Segment Open

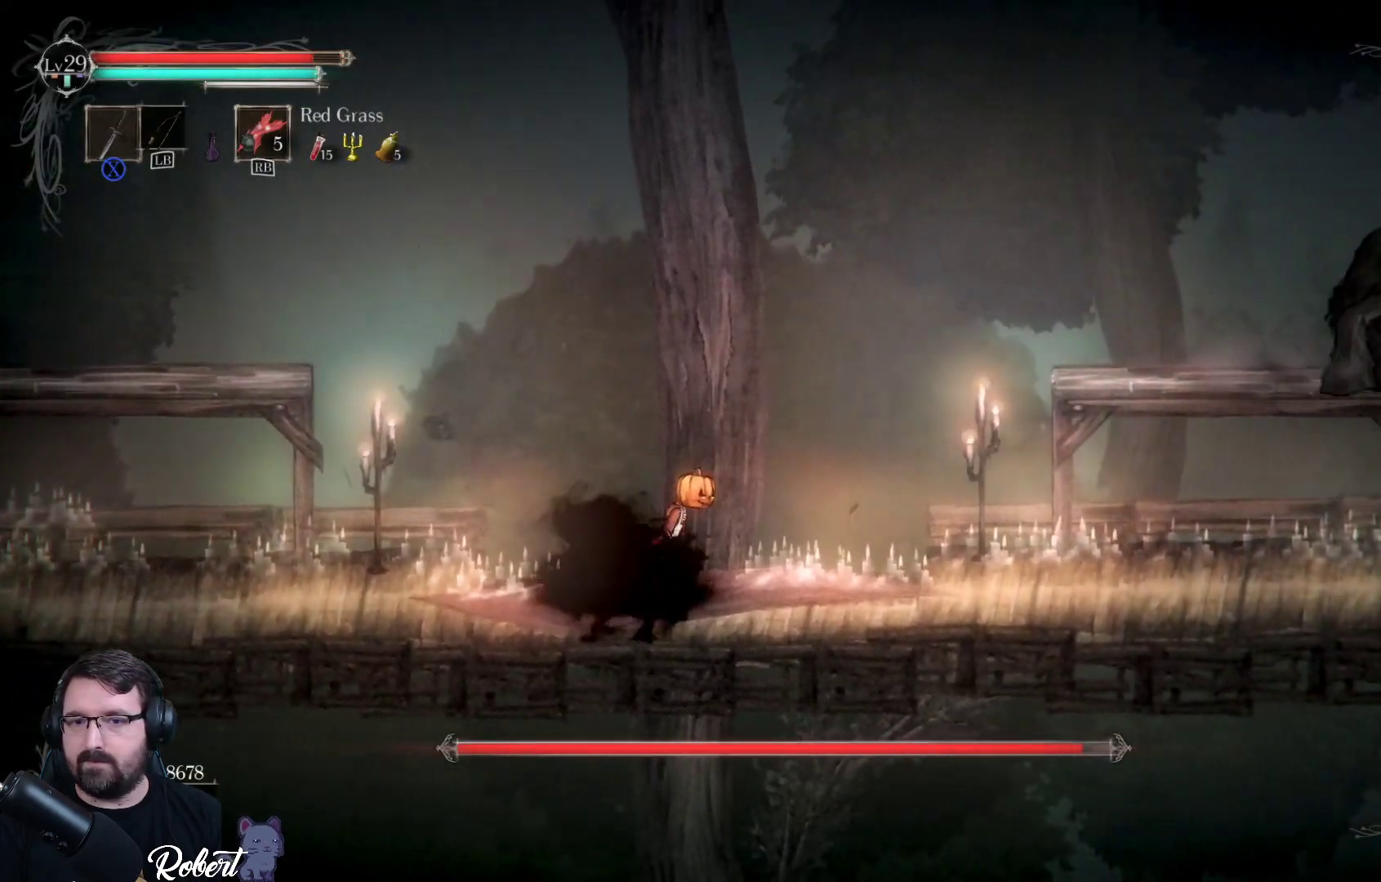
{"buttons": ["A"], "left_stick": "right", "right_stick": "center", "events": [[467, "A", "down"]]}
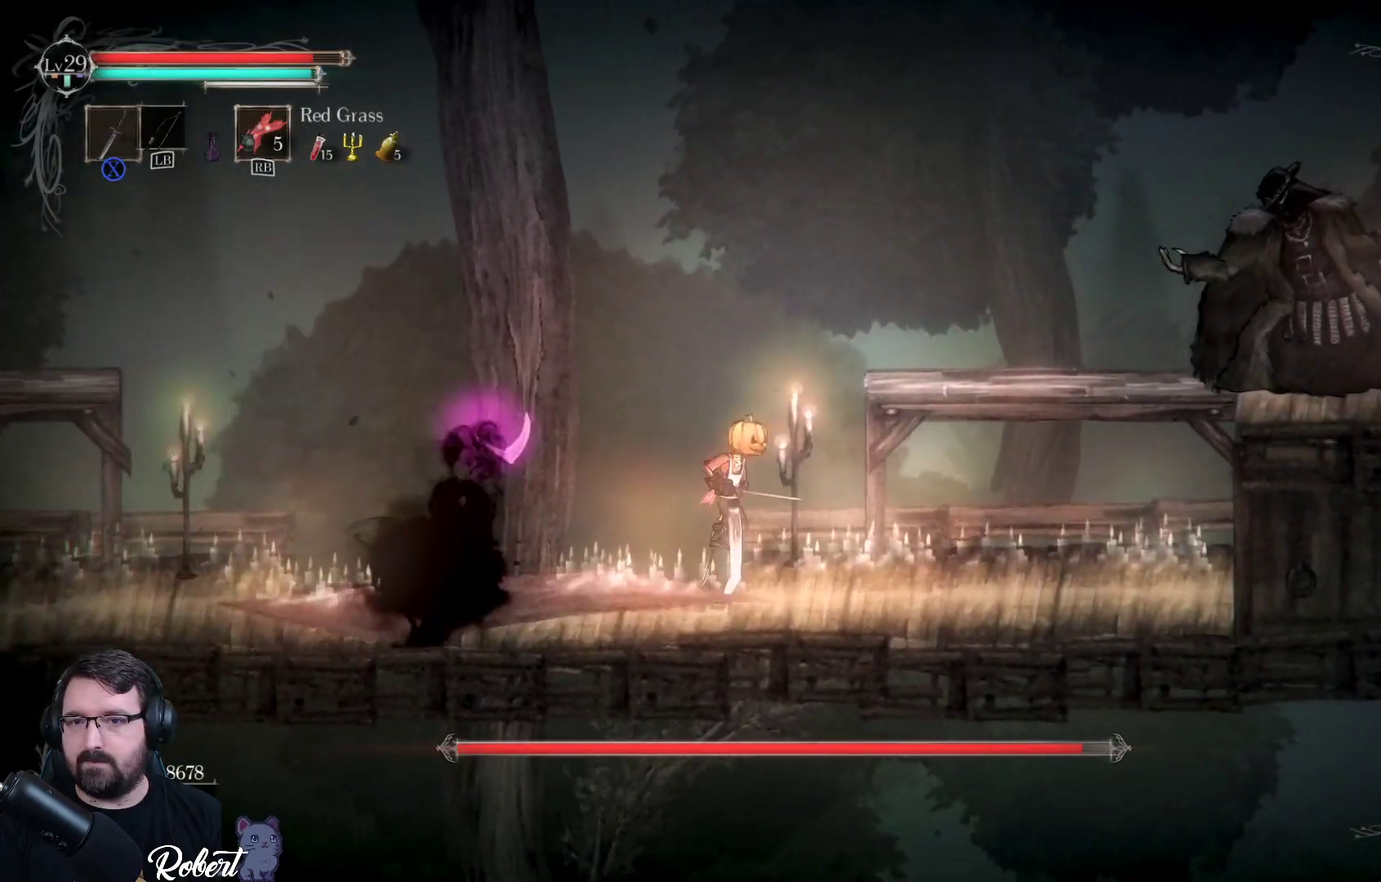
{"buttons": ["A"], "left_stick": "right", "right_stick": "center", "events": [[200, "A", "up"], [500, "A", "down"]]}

Segment Closed
Segment Open

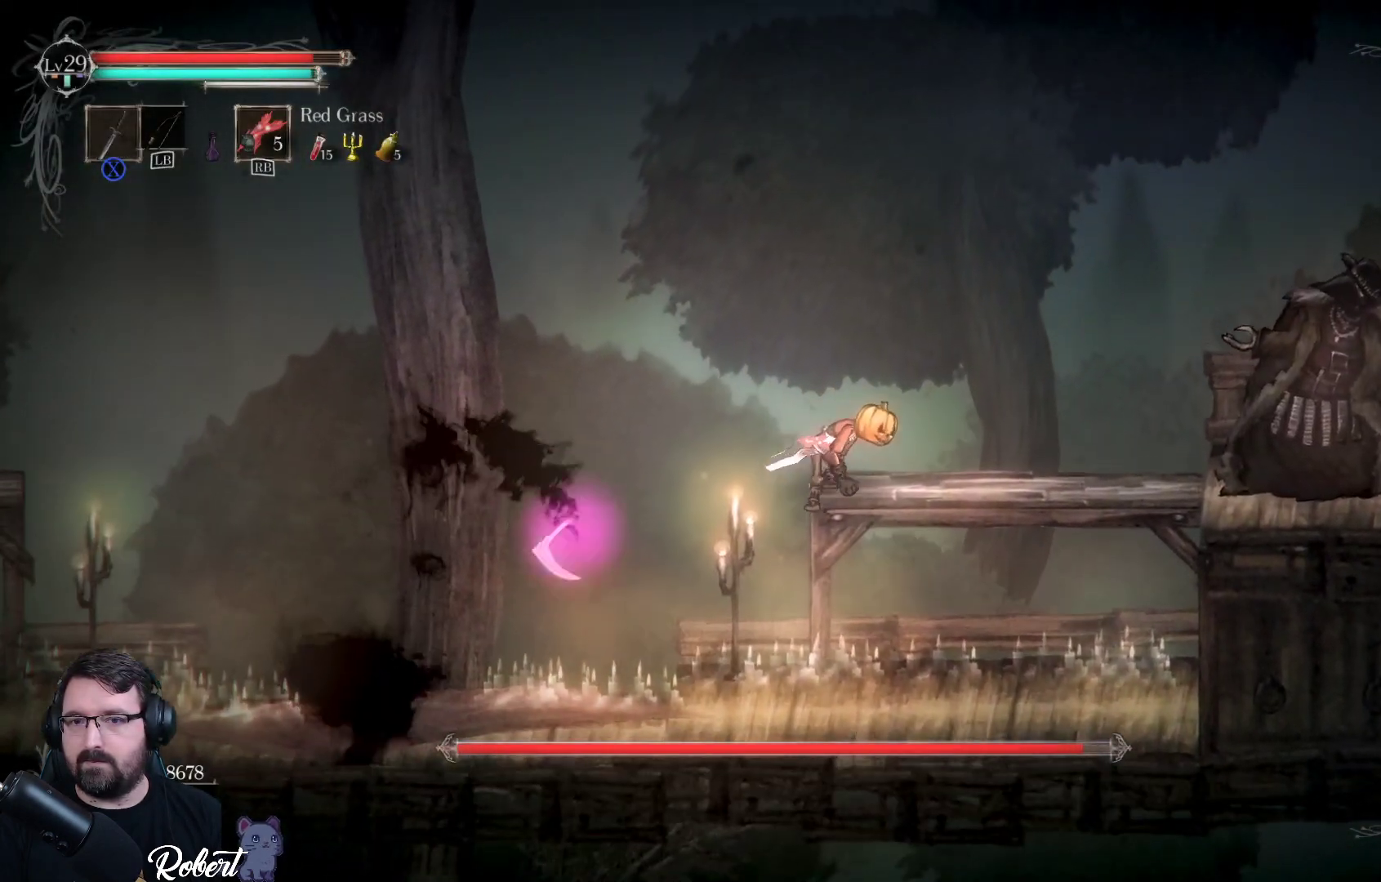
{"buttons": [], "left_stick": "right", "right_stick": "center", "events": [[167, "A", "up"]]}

Segment Closed

◆ EXERCISE AIM:
For the records above, how many lines contain the word "down"? Reply with the number only.

◆ ANSWER BELOW:
2